++++ TEXT FOR ANALYSIS ++++

You may have some ride-or-die golf buds, but it's highly unlikely that any of your crew has done anything quite like Viktor Hovland did for his old college mate on Monday.
Less than 24 hours after winning The Memorial and a mammoth $3.6 million paycheck, Hovland hoisted a golf bag on his shoulders and began caddying in a U.S. Open qualifier for Zach Bauchou, his college golf teammate at Oklahoma State. (Hovland, of course, has already qualified, given that he's the No. 5 player in the world and all.)
Now THAT is a teammate!
Not even 24 hours after winning @PGATOUR's @MemorialGolf, Viktor Hovland is back out on Golf's Longest Day caddieing for his former @OSUCowboyGolf roommate Zach Bauchou. pic.twitter.com/SBXgqCVeL6
— U.S. Open (USGA) (@usopengolf) June 5, 2023
Bauchou will be trying to survive golf's longest day, a marathon of drama, exultation and heartbreak as the final qualifiers attempt to get into the upcoming U.S. Open. (Literally anyone can play their way into the tournament, hence the name "Open," but it's not easy.) Bauchou will be playing 36 holes in Columbus, Ohio, conveniently enough for Hovland, who just won at nearby Muirfield Village on Sunday.
The USGA is holding 10 of its 13 qualifiers around the country on Monday, as 878 players will compete for just 45 remaining spots at next week's Open at Los Angeles Country Club. Also in the field in Columbus, for instance: David Lipsky, who was a 54-hole co-leader at The Memorial on Saturday. PGA Championship legend Michael Block will be attempting to play his way in, as will Block's son Dylan. The field of hopefuls even includes a middle-schooler, 13-year-old Jaden Soong.

++++

PROBLEM DESCRIPTION:
According to the golf article, whom did Viktor Hovland caddie for in the U.S. Open qualifier? The items have no connection to the golf article.

++++ PROVIDED MATERIAL ++++

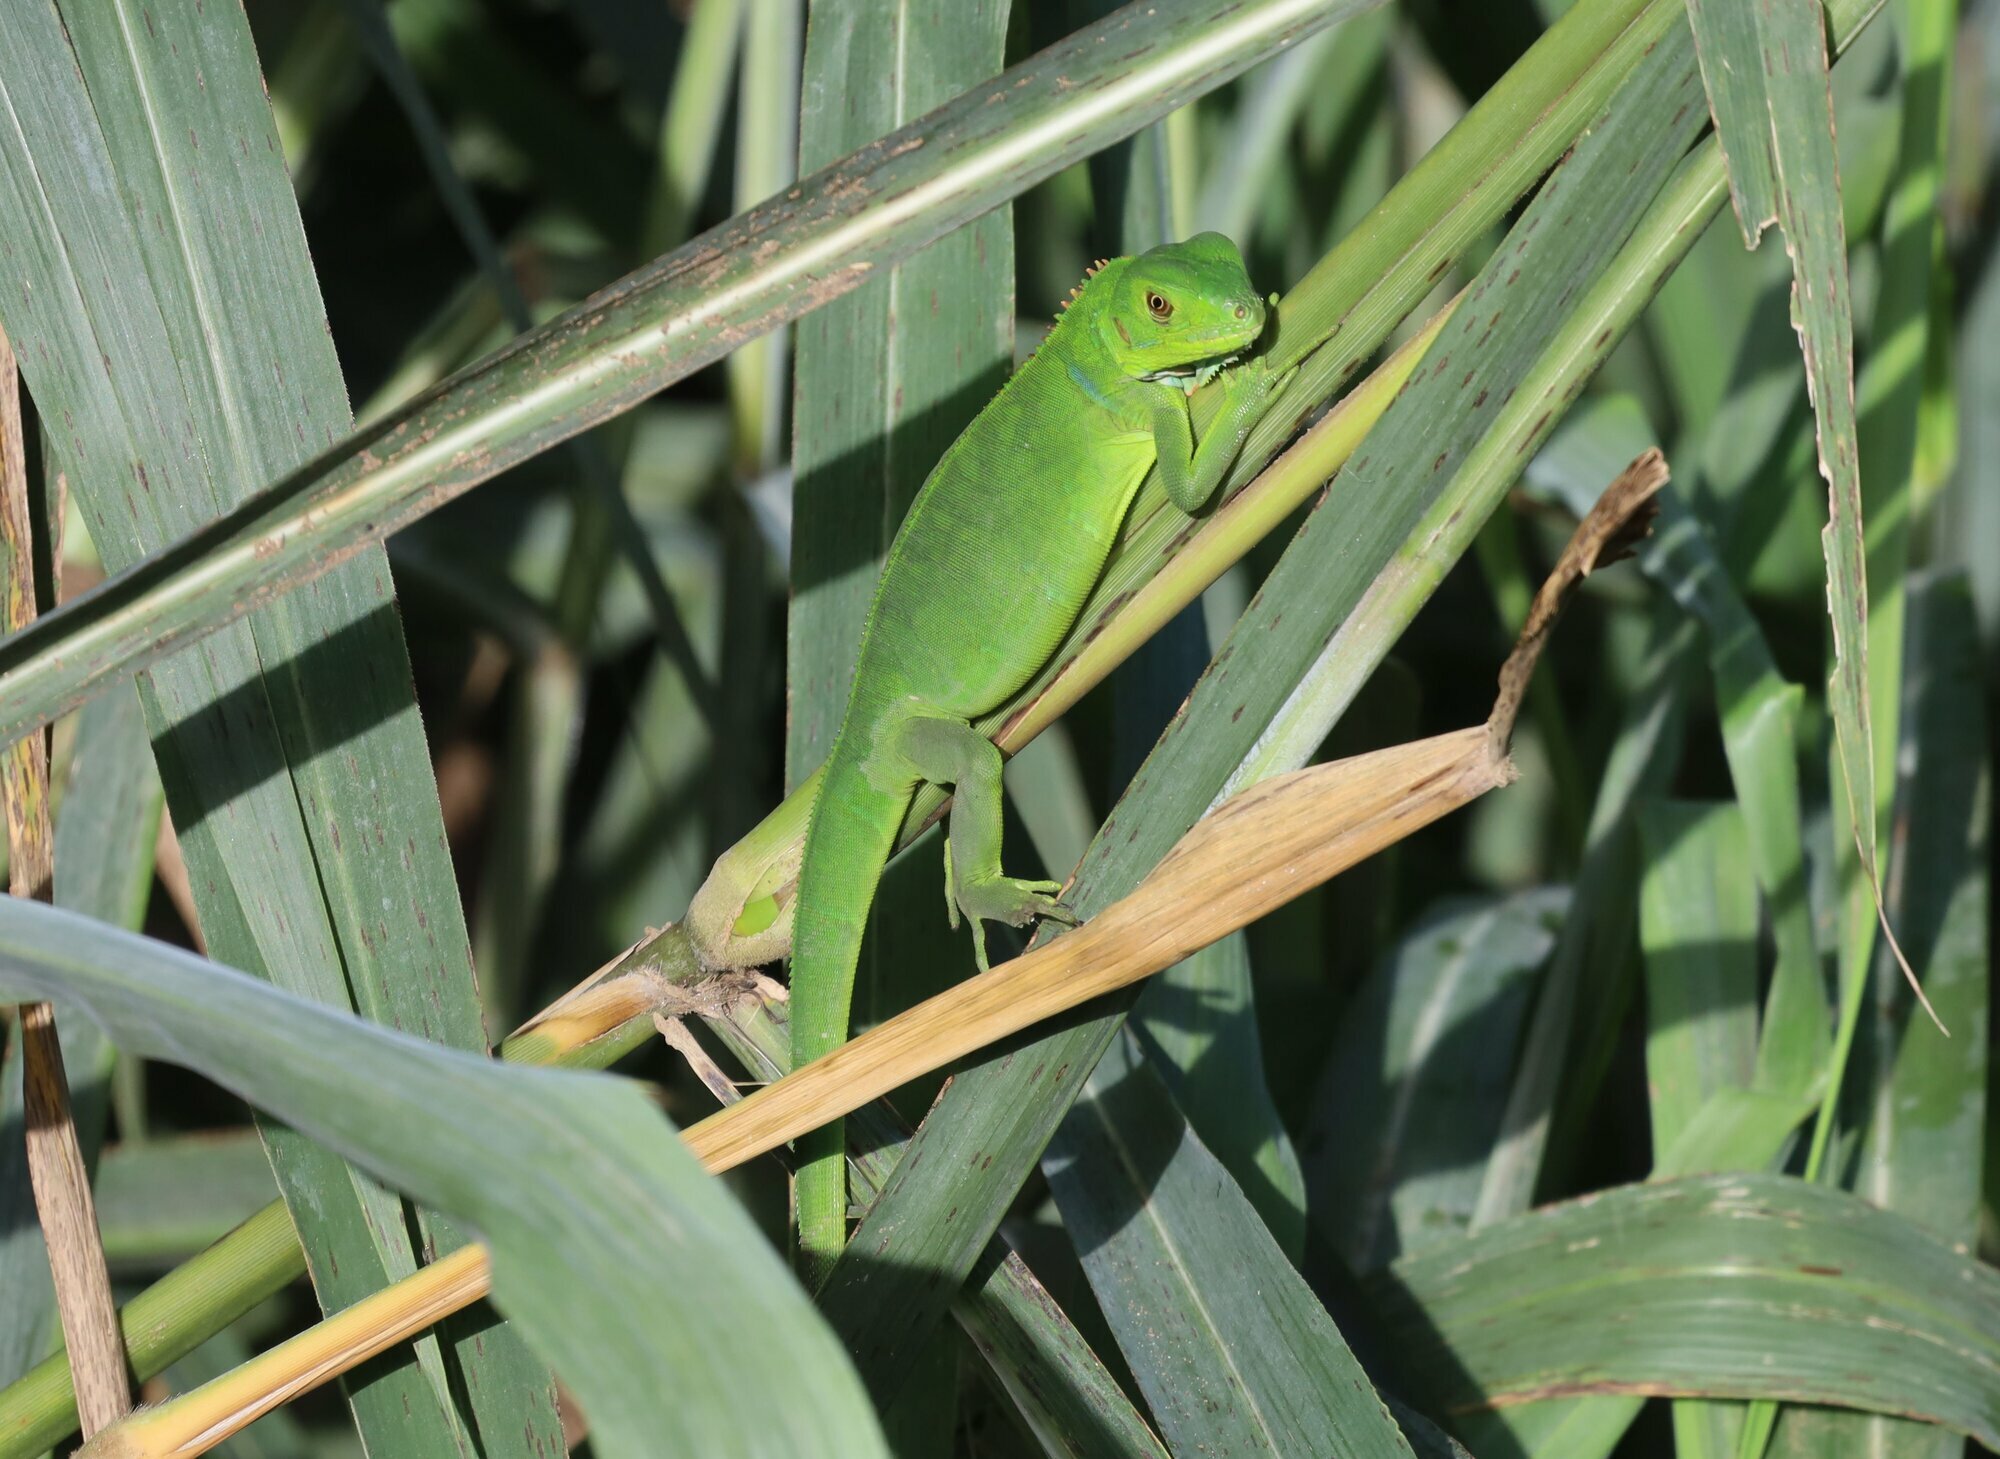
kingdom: Animalia
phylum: Chordata
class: Squamata
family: Iguanidae
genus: Iguana
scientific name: Iguana iguana
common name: Green iguana
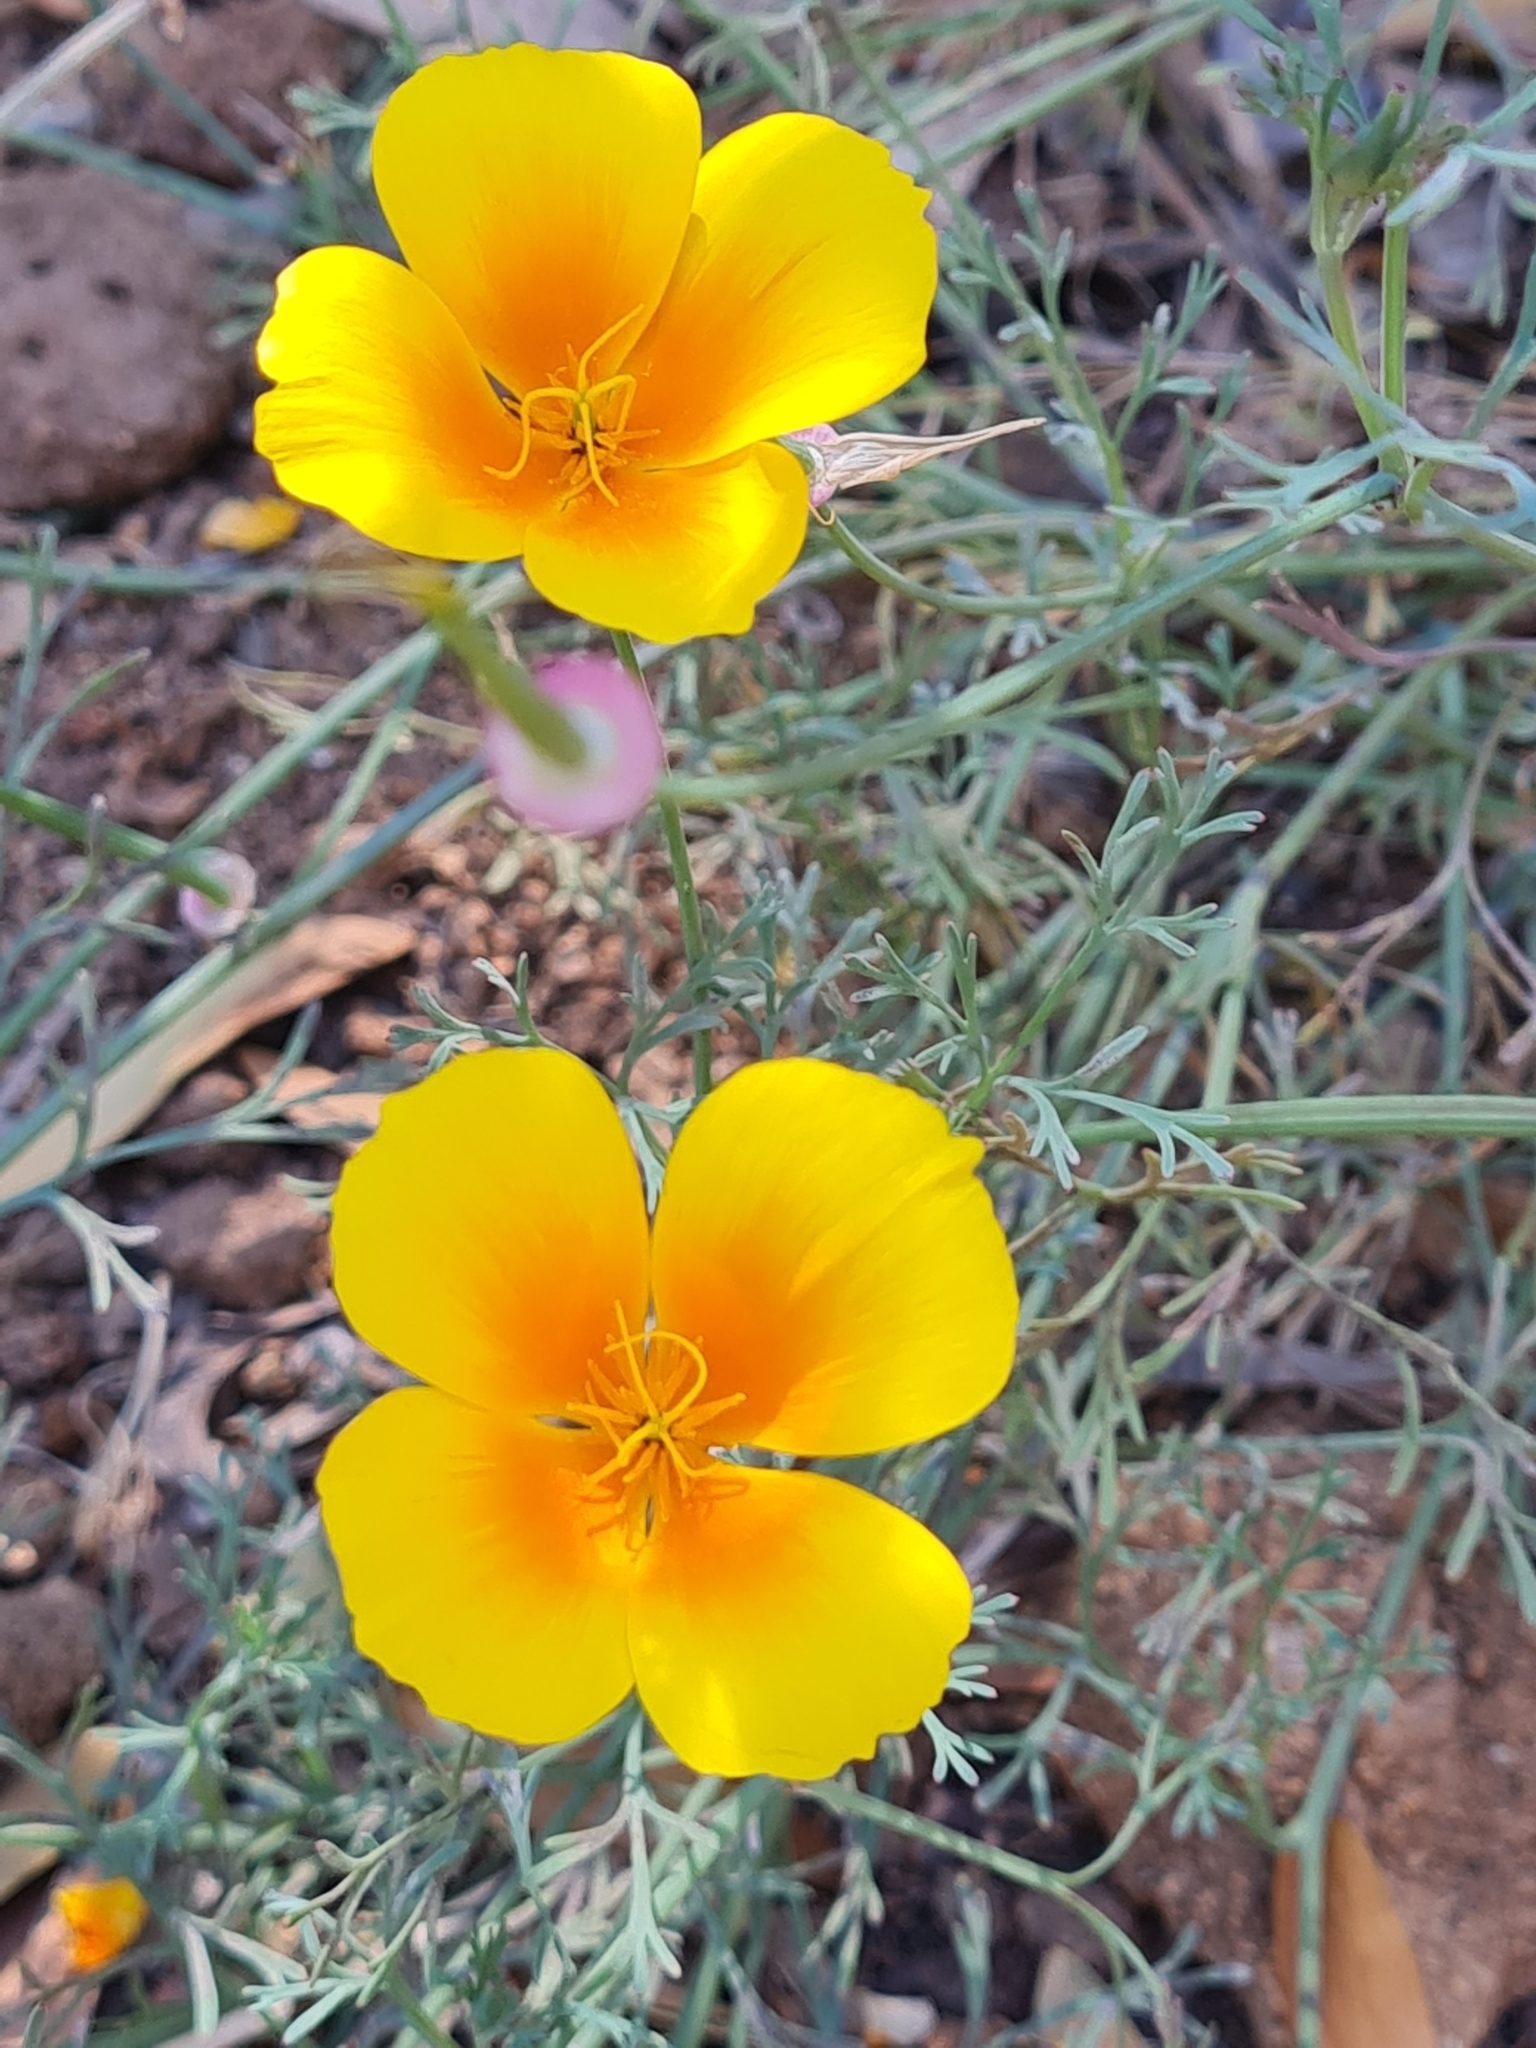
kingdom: Plantae
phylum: Tracheophyta
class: Magnoliopsida
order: Ranunculales
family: Papaveraceae
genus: Eschscholzia
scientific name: Eschscholzia californica
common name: California poppy
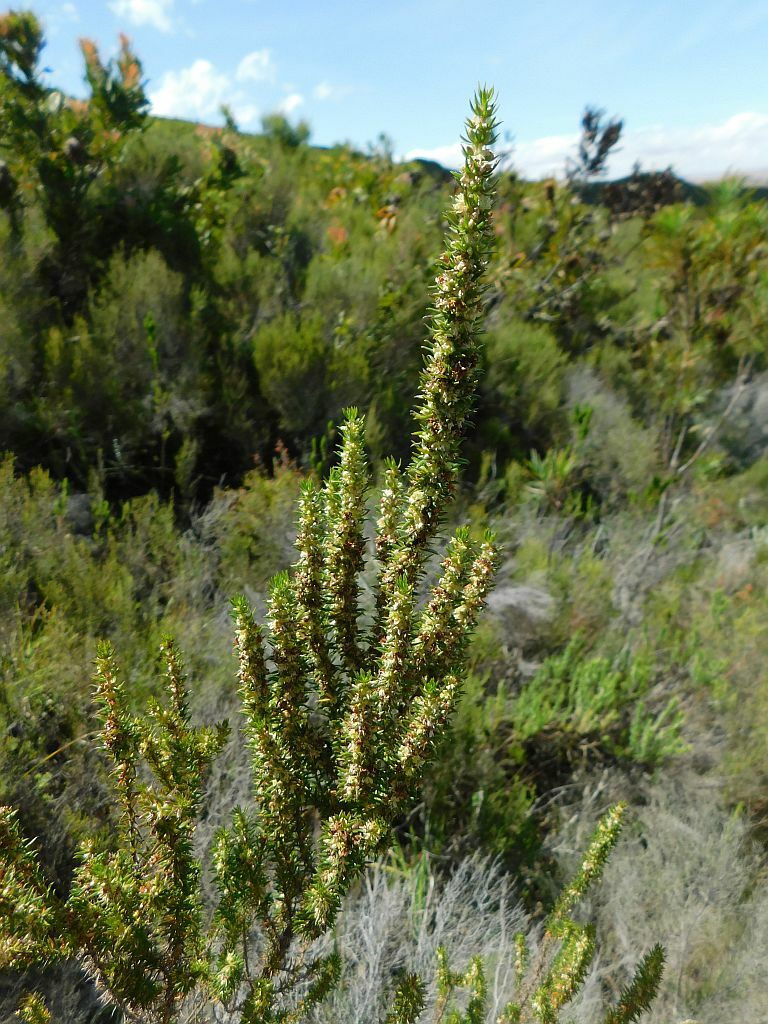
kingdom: Plantae
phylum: Tracheophyta
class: Magnoliopsida
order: Gentianales
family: Rubiaceae
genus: Anthospermum
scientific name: Anthospermum aethiopicum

++++

ANSWER FOR THIS EXERCISE:
Zach Bauchou, his college golf teammate at Oklahoma State.